> _YOUR GOAL_
Gather all lines in the entries that include the word "image".

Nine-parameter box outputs
+ + + + + + +
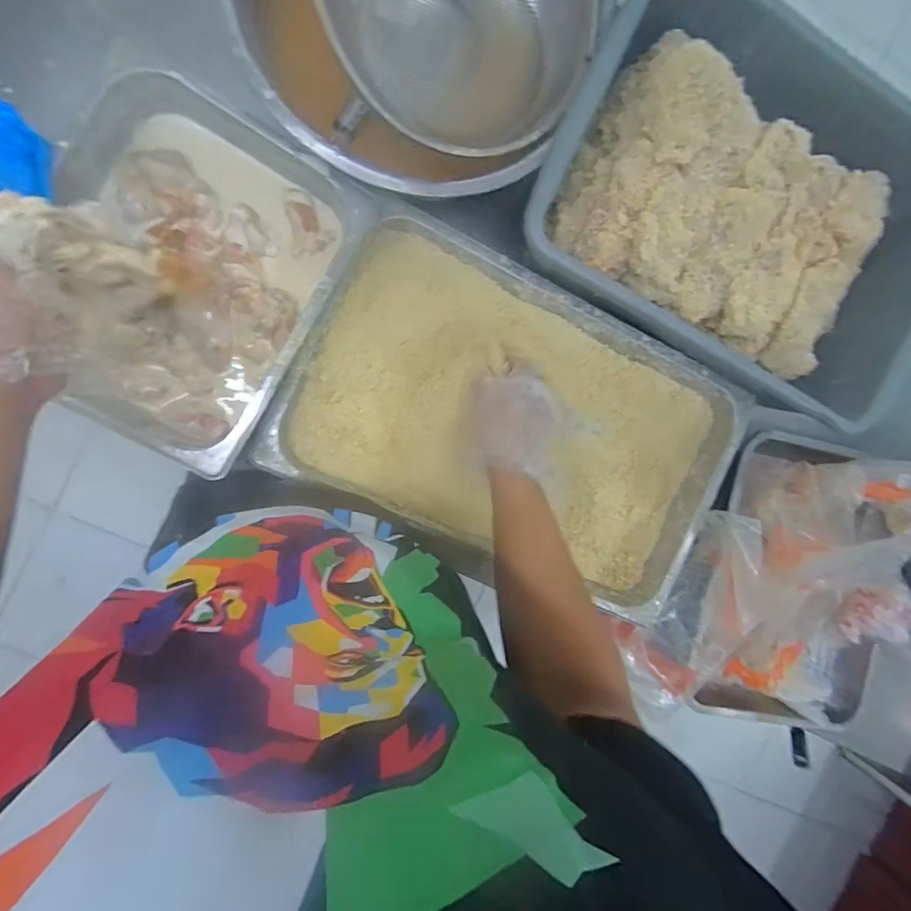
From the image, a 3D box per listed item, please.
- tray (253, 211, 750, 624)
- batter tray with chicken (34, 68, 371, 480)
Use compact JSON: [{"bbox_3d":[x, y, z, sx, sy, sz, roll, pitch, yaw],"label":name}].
[{"bbox_3d":[0.080,-0.033,0.578,0.510,0.058,0.308,25,91,-10],"label":"tray"},{"bbox_3d":[-0.271,-0.178,0.475,0.267,0.064,0.321,27,91,-10],"label":"batter tray with chicken"}]

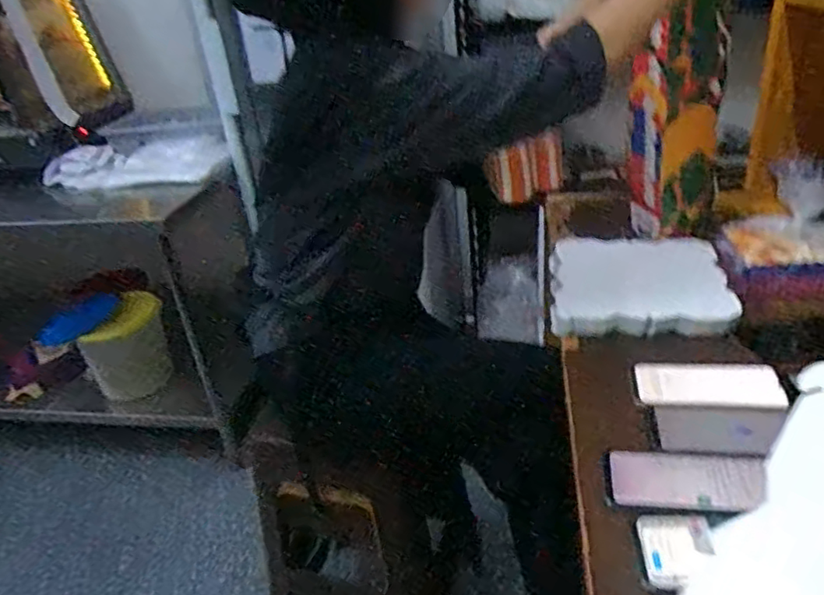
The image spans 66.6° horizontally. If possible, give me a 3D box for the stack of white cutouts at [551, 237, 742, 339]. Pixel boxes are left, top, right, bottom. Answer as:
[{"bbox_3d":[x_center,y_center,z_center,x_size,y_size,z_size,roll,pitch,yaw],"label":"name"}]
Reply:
[{"bbox_3d":[0.345,-0.022,0.969,0.249,0.035,0.260,0,30,13],"label":"stack of white cutouts"}]

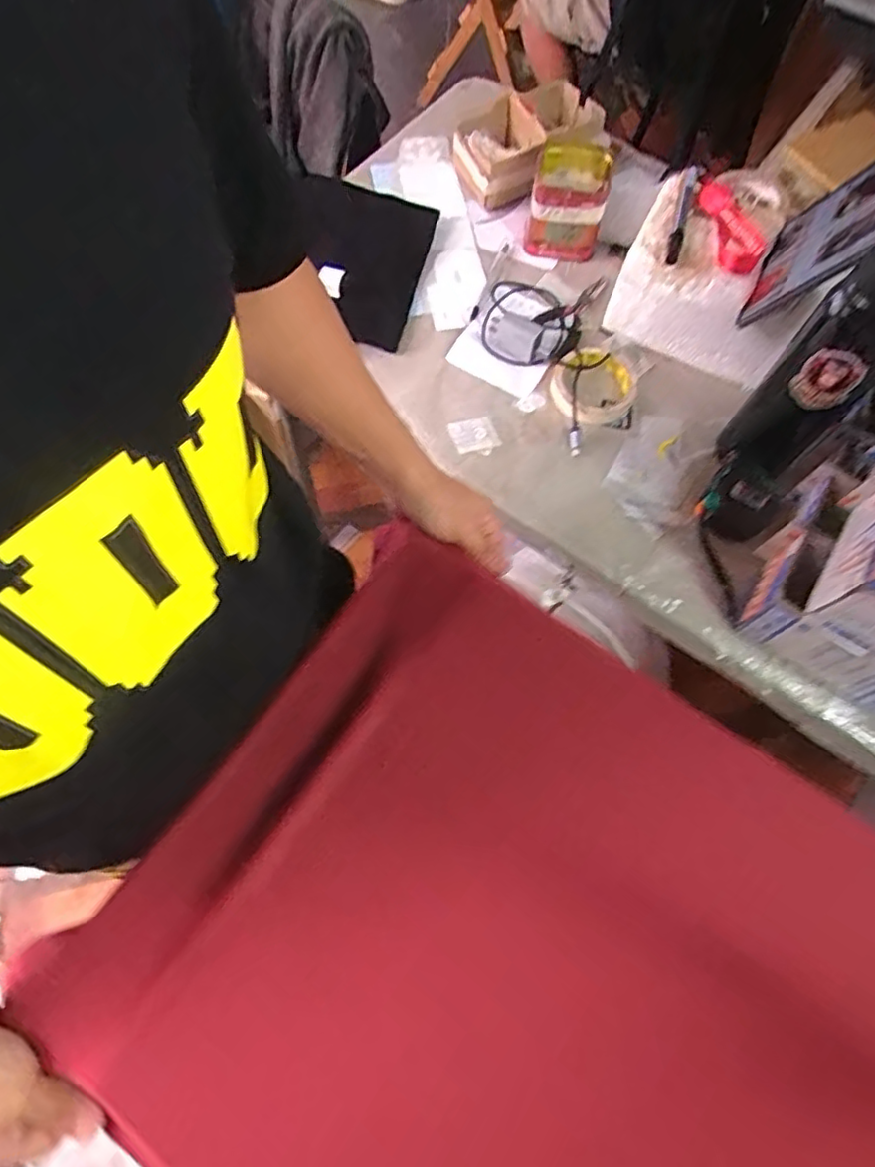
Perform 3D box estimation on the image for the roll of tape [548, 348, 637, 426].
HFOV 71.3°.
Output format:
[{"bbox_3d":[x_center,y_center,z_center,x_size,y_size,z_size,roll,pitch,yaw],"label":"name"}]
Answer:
+ + + + + + +
> _RESPONSE BELOW_
From the image, a 3D box per listed item, please.
The image spans 66.6° horizontally. If possible, give me a 3D box for the stack of white cutouts at [551, 237, 742, 339]. Pixel boxes are left, top, right, bottom. Answer as:
Perform 3D box estimation on the image for the roll of tape [548, 348, 637, 426].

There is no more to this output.